▶ **WHAT THE TASK ASKS**
Tally the lines below that hold the string "part", and give only the tally.

▶ **PROVIDED RECORDS**

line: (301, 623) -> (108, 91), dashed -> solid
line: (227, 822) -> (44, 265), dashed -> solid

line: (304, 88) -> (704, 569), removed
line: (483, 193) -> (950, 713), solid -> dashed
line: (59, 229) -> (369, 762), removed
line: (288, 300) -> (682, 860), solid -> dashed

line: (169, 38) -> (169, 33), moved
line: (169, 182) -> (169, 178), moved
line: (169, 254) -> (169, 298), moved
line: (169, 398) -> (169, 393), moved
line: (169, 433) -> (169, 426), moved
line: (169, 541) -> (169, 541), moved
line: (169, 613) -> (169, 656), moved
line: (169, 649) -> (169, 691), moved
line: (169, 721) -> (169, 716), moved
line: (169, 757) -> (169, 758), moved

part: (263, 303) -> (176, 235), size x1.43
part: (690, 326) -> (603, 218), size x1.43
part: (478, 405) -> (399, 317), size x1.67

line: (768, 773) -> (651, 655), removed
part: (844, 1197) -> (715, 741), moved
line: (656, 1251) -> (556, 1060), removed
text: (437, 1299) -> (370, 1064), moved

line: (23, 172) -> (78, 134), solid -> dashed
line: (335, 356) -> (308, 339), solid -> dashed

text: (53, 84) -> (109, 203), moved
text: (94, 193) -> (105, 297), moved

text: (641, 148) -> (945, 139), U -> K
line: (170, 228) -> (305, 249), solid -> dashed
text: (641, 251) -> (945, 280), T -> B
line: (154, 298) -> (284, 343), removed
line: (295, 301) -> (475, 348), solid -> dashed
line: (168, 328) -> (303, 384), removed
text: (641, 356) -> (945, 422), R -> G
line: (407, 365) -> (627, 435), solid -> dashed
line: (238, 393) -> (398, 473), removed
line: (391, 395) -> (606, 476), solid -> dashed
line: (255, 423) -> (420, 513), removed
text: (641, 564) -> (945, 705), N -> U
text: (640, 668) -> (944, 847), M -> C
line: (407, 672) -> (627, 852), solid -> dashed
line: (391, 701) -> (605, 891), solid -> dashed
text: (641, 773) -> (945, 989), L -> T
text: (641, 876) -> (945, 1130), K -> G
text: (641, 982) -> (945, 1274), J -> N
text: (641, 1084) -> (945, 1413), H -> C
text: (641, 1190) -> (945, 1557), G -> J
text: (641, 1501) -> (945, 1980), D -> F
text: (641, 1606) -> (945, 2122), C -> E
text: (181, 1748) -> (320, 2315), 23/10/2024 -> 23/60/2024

▶ **FINISHED EXERCISE**
4